# Least-Squares Fitting with a Shift

### Prof. Robert Quimby
&copy; 2018 Robert Quimby

## In this tutorial you will...

* Quickly review how to fit a line to data with least-squares
* Consider the uncertainty in the best-fit model
* Find that model uncertainty can often be minimized with the right choice of coordinates

## Load some data

In [None]:
import numpy as np
data = np.genfromtxt('media/xy.dat', names='x, y')

In [None]:
# setup plotting
%matplotlib inline
import matplotlib.pyplot as plt
plt.rcParams['figure.figsize'] = (10, 7)

In [None]:
# make a scatter plot
plt.????
plt.xlabel('x value', weight='bold', fontsize=14)
plt.ylabel('y value', weight='bold', fontsize=14);

## Recall how to least-squares fit a line

Assume the model:
$$y_i = mx_i + b$$

where $x_i$ and $y_i$ are the x and y values, respectively for the $i^{\rm th}$ observation. Or in matrix form:

$$
\left[ \begin{array}{c}
y_1  \\
y_2  \\
\vdots \\
y_N  \end{array} \right]
= 
\left[ \begin{array}{cc}
x_1 & 1 \\
x_2 & 1 \\
\vdots & \vdots\\
x_N & 1 \end{array} \right] 
\left[ \begin{array}{c}
m \\
b \end{array} \right] $$

In [None]:
X = ????
Y = ????
p = ????

In [None]:
plt.scatter(data['x'], data['y'], c='r')
plt.xlabel('x value', weight='bold', fontsize=14)
plt.ylabel('y value', weight='bold', fontsize=14);
plt.plot(????, ls='dashed');

## Determine the model parameter uncertainties

In [None]:
modely = X * p
dY = Y - modely
M = X.shape[0] # number of data samples
N = p.shape[0] # number of model parameters
sample_var = (dY.T * dY) / (M - N)
pvar = (sample_var * np.diagonal((X.T * X).I))
psig = np.sqrt(pvar)

# best fit parameters
m, b = p.A1
msig, bsig = psig.A1

# now for the parameter errors
var = (sample_var * np.diagonal((X.T * X).I))
msig, bsig = np.sqrt(var).A1
print("m is {:.2f} +/- {:.2f}".format(m, msig))
print("b is {:.2f} +/- {:.2f}".format(b, bsig))

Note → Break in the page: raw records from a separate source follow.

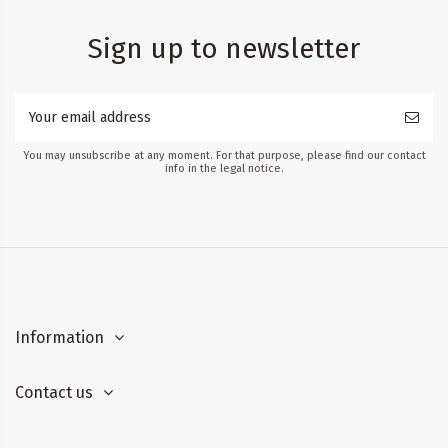
Sign up to newsletter
You may unsubscribe at any moment. For that purpose, please find our contact
info in the legal notice.
Information
Contact us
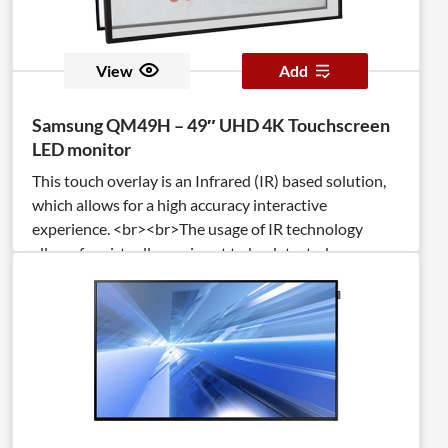
View
Add
Samsung QM49H – 49″ UHD 4K Touchscreen
LED monitor
This touch overlay is an Infrared (IR) based solution,
which allows for a high accuracy interactive
experience. <br><br>The usage of IR technology
allows for virtually any input to be detected
(pen/stylus, user’s fingers, palms, gloved fingers). <br>
<br>The TSItouch overlay is a full steel chassis
integrated with anti-reflective tempered cover glass,
which increases durability and optical clarity, while
protecting the display.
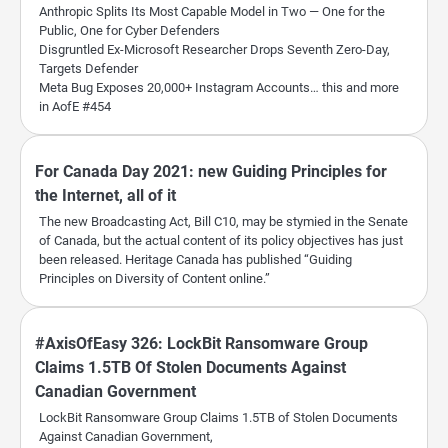
Anthropic Splits Its Most Capable Model in Two — One for the
Public, One for Cyber Defenders
Disgruntled Ex-Microsoft Researcher Drops Seventh Zero-Day,
Targets Defender
Meta Bug Exposes 20,000+ Instagram Accounts… this and more
in AofE #454
For Canada Day 2021: new Guiding Principles for
the Internet, all of it
The new Broadcasting Act, Bill C10, may be stymied in the Senate
of Canada, but the actual content of its policy objectives has just
been released. Heritage Canada has published “Guiding
Principles on Diversity of Content online.”
#AxisOfEasy 326: LockBit Ransomware Group
Claims 1.5TB Of Stolen Documents Against
Canadian Government
LockBit Ransomware Group Claims 1.5TB of Stolen Documents
Against Canadian Government,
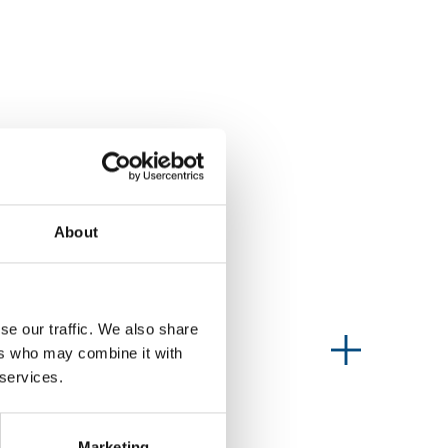
About
se our traffic. We also share
Information type
ers who may combine it with
 services.
Marketing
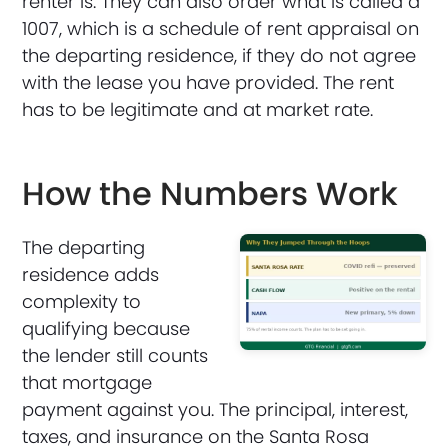
renter is. They can also order what is called a
1007, which is a schedule of rent appraisal on
the departing residence, if they do not agree
with the lease you have provided. The rent
has to be legitimate and at market rate.
How the Numbers Work
The departing
residence adds
complexity to
qualifying because
the lender still counts
that mortgage
payment against you. The principal, interest,
taxes, and insurance on the Santa Rosa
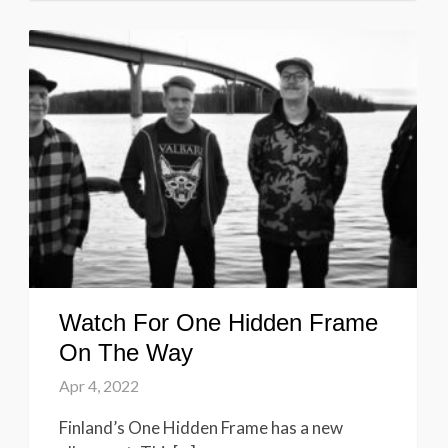
Watch For One Hidden Frame
On The Way
Apr 4, 2022
Finland’s One Hidden Frame has a new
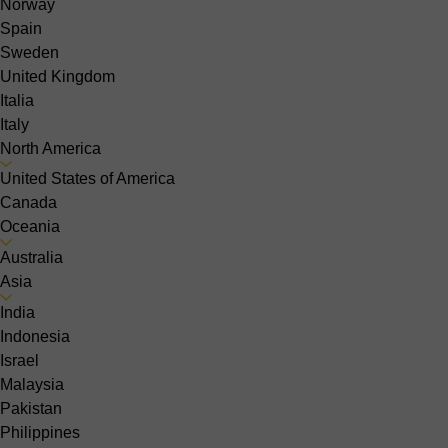
Norway
Spain
Sweden
United Kingdom
Italia
Italy
North America
United States of America
Canada
Oceania
Australia
Asia
India
Indonesia
Israel
Malaysia
Pakistan
Philippines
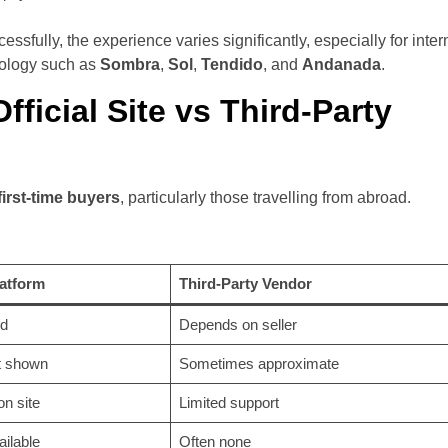
ssfully, the experience varies significantly, especially for inter
inology such as
Sombra
,
Sol
,
Tendido
, and
Andanada
.
ficial Site vs Third-Party
 first-time buyers
, particularly those travelling from abroad.
latform
Third-Party Vendor
d
Depends on seller
t shown
Sometimes approximate
n site
Limited support
ailable
Often none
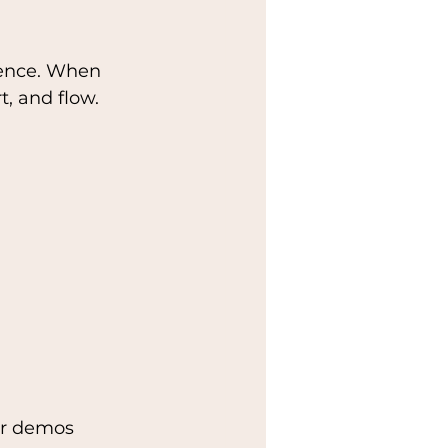
ience. When 
t, and flow.
 or demos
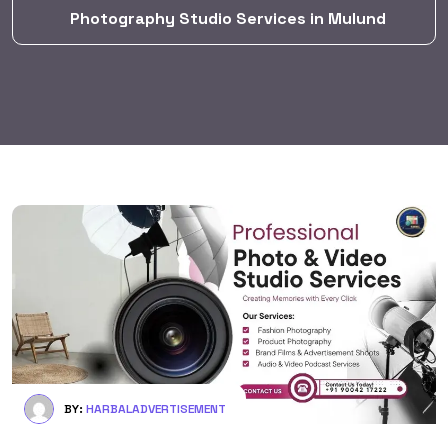
Photography Studio Services in Mulund
BY:
HARBALADVERTISEMENT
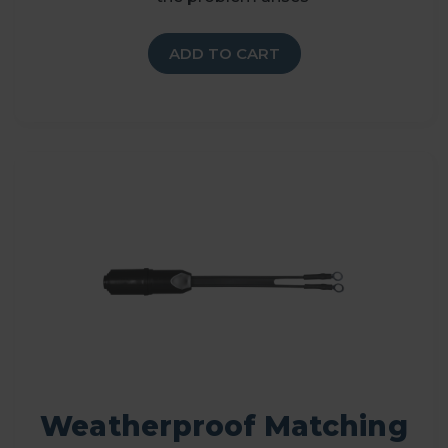
ADD TO CART
Weatherproof Matching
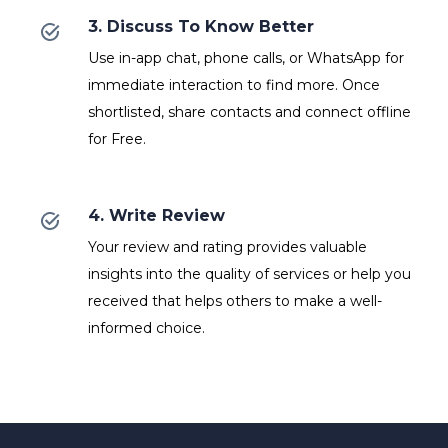
3. Discuss To Know Better
Use in-app chat, phone calls, or WhatsApp for
immediate interaction to find more. Once
shortlisted, share contacts and connect offline
for Free.
4. Write Review
Your review and rating provides valuable
insights into the quality of services or help you
received that helps others to make a well-
informed choice.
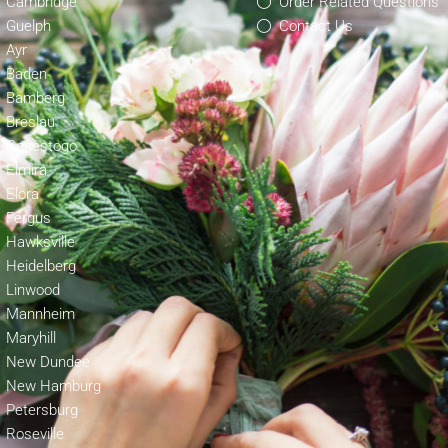
Cambridge
Order Related Questions
Guelph
Contact Us
Ayr
Baden
Bamberg
Breslau
Conestogo
Elmira
Elora
Fergus
Hawksville
Heidelberg
Linwood
Mannheim
Maryhill
New Dundee
New Hamburg
Petersburg
Roseville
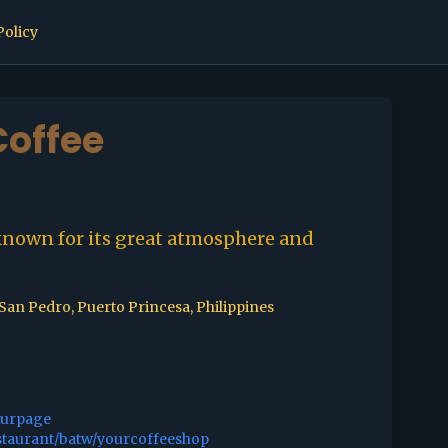
Policy
offee
known for its great atmosphere and
.San Pedro, Puerto Princesa, Philippines
ourpage
staurant/batw/yourcoffeeshop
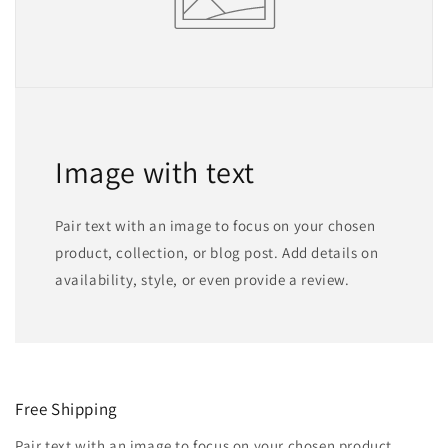
Image with text
Pair text with an image to focus on your chosen
product, collection, or blog post. Add details on
availability, style, or even provide a review.
Free Shipping
Pair text with an image to focus on your chosen product,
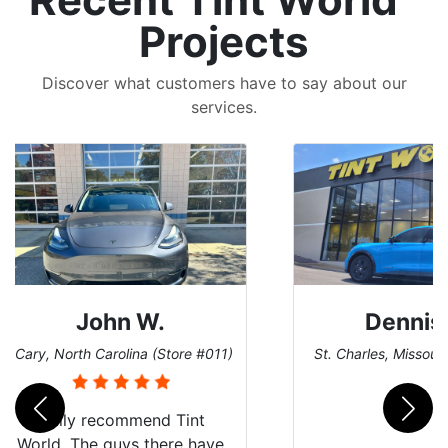
Projects
Discover what customers have to say about our
services.
Dennis C.
 #011)
St. Charles, Missouri (Store #124)
San 
nt
Just wanted to share my
have
experience with Tint World.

## Randomly generate some possible models within the uncertainty

In [None]:
def plot_models(data, m, msig, b, bsig, n=30):
    # show n realizations of the model with errors
    ms = ????
    bs = ????
    modelx = np.array([min(data['x'])-1, max(data['x'])+1])
    for thism, thisb in zip(ms, bs):
        plt.plot(modelx, thism * modelx + thisb, color='0.75')
    plt.plot(data['x'], data['y'], 'ro')
    plt.plot(modelx, modelx * m + b, '--')

In [None]:
plot_models(data, m, msig, b, bsig)

## One more time with a shifted origin

$$(y - y_0) = m(x - x_0) + b$$

In [None]:
cx = np.mean(data['x'])
cy = np.mean(data['y'])
X = np.matrix( [[????, 1] for xi in data['x']] )
Y = np.matrix( [[????] for yi in data['y']] )
p = (X.T * X).I * X.T * Y

In [None]:
# predicted y values
modely = X * p

# residuals from observed values
dY = Y - modely

# variance of the data from the model
M = X.shape[0] # number of data samples
N = p.shape[0] # number of model parameters
var = (dY.T * dY) / (M - N)

# best fit parameters
m2 = p[0, 0]
b2 = p[1, 0]

# now for the parameter errors
err_p = np.sqrt(var * np.diagonal((X.T * X).I))

msig2 = err_p[0, 0]
bsig2 = err_p[0, 1]
print("m is {:.2f} +/- {:.2f}".format(m2, msig2))
print("b is {:.2f} +/- {:.2f}".format(b2, bsig2))

In [None]:
def plot_models2(data, m, msig, b, bsig, n=30, cx=0, cy=0):
    # show n realizations of the model with errors
    ms = np.random.normal(m, msig, n)
    bs = np.random.normal(b, bsig, n)
    modelx = np.array([min(data['x'])-1, max(data['x'])+1])
    besty = modelx * m + b
    for thism, thisb in zip(ms, bs):
        plt.plot(modelx, (modelx - cx) * thism + thisb + cy, color='0.75')
    plt.plot(data['x'], data['y'], 'ro')
    plt.plot(modelx, besty, '--')

In [None]:
plot_models2(data, m2, msig2, b2, bsig2, cx=cx, cy=cy)

## Fit comparision

In [None]:
print("m  is {:.2f} +/- {:.2f}".format(m, msig))
print("m2 is {:.2f} +/- {:.2f}".format(m2, msig2))
print("b  is {:.2f} +/- {:.2f}".format(b, bsig))
print("b2 is {:.2f} +/- {:.2f}".format(b2, bsig2))
print("value of y at x=0 is {:.2f} (shifted coordinates)".format(cy - (cx * m2) + b2))